Mplus Discussion >> Missing in EFA/CFA

Topics
Last Day
Last 3 Days
Last Week
Tree View

Edit Profile


Missing in EFA/CFA

Mplus Discussion > Missing Data Modeling >

Message/Author

Anonymous posted on Thursday, September 30, 2004 - 2:39 am

What should be done in an EFA or CFA in the Analysis Command: Type = missing... or not? The loadings are not that much different. Is it not more valid to take only complete observations, so the better thing would be the way to use not Type=missing?

Linda K. Muthen posted on Thursday, September 30, 2004 - 11:25 am

It is probably best to use TYPE = MISSING because you have more power.
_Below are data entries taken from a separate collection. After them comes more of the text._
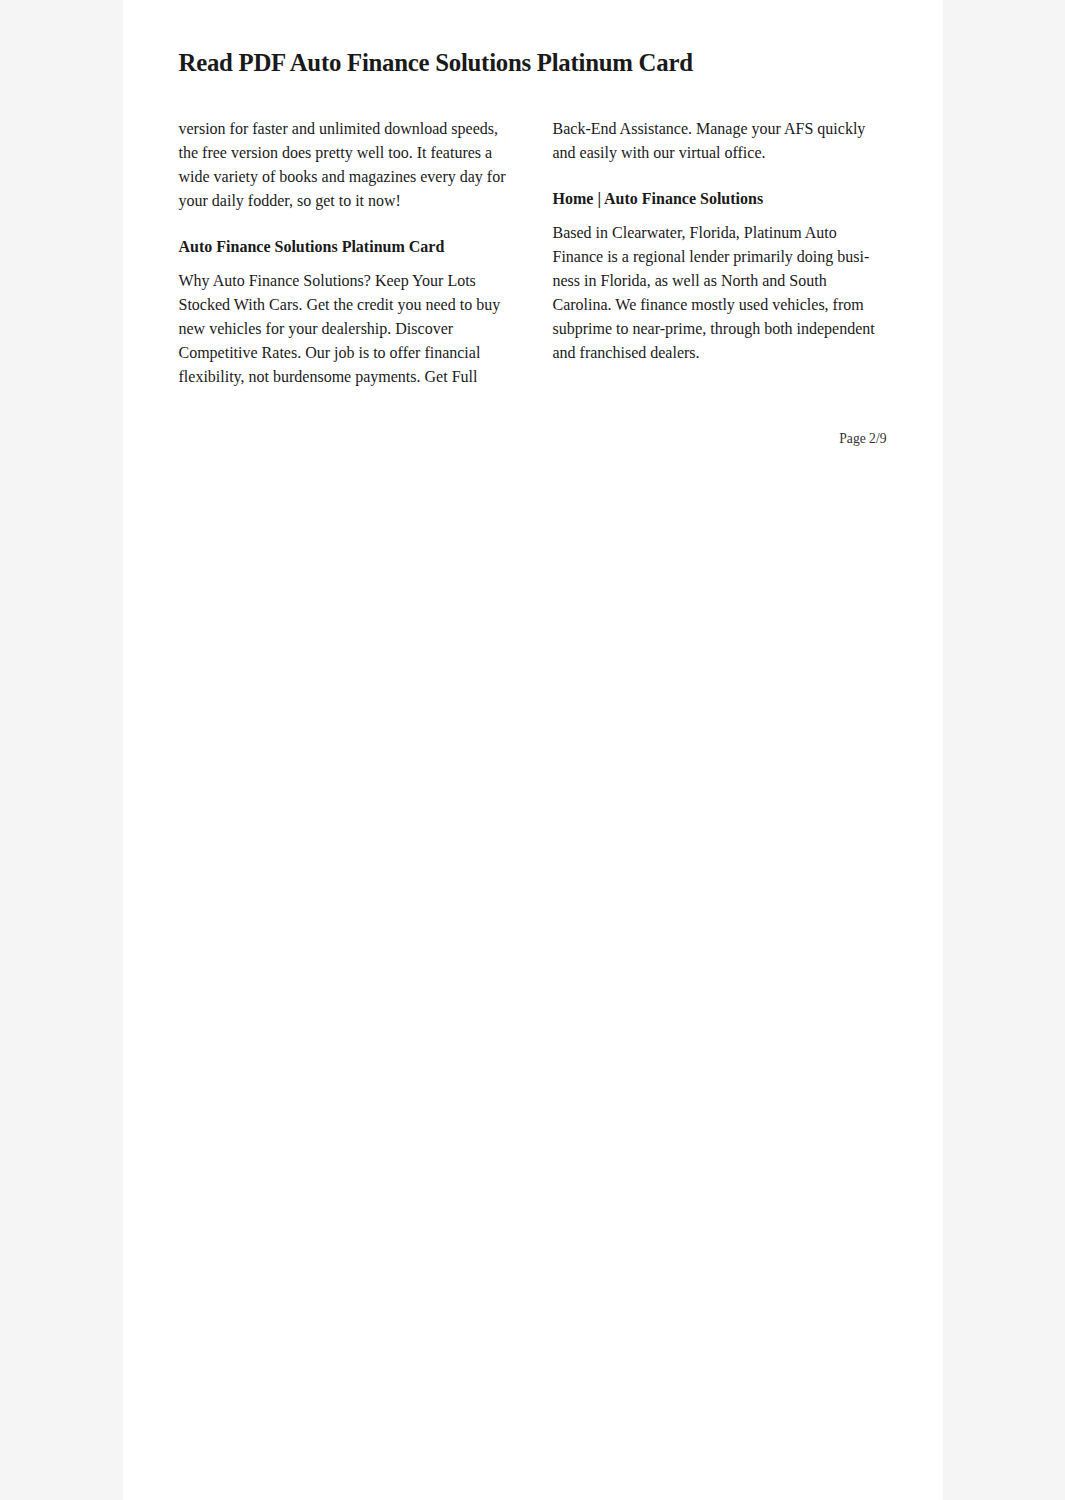Read PDF Auto Finance Solutions Platinum Card
version for faster and unlimited download speeds, the free version does pretty well too. It features a wide variety of books and magazines every day for your daily fodder, so get to it now!
Auto Finance Solutions Platinum Card
Why Auto Finance Solutions? Keep Your Lots Stocked With Cars. Get the credit you need to buy new vehicles for your dealership. Discover Competitive Rates. Our job is to offer financial flexibility, not burdensome payments. Get Full Back-End Assistance. Manage your AFS quickly and easily with our virtual office.
Home | Auto Finance Solutions
Based in Clearwater, Florida, Platinum Auto Finance is a regional lender primarily doing business in Florida, as well as North and South Carolina. We finance mostly used vehicles, from subprime to near-prime, through both independent and franchised dealers.
Page 2/9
Anonymous posted on Monday, May 16, 2005 - 11:35 am

I am doing CFA and CFA with covariates (MIMIC) with continuous factor indicators. The data has missing values, and the sentence "ANALYSIS: TYPE=MISSING" seems to be proper. However, if "H1" is not included in this statement, the Chi-square test of model fit cannot be gotten. There is a sentences in the USER'S MANUAL, which reads, "H1 allows the estimation of an unstricted mean and covariance model with TYPE=MISSING. " Would you mind to explain it in more detail, and tell me should or should not the "H1" option be included? Thanks a lot.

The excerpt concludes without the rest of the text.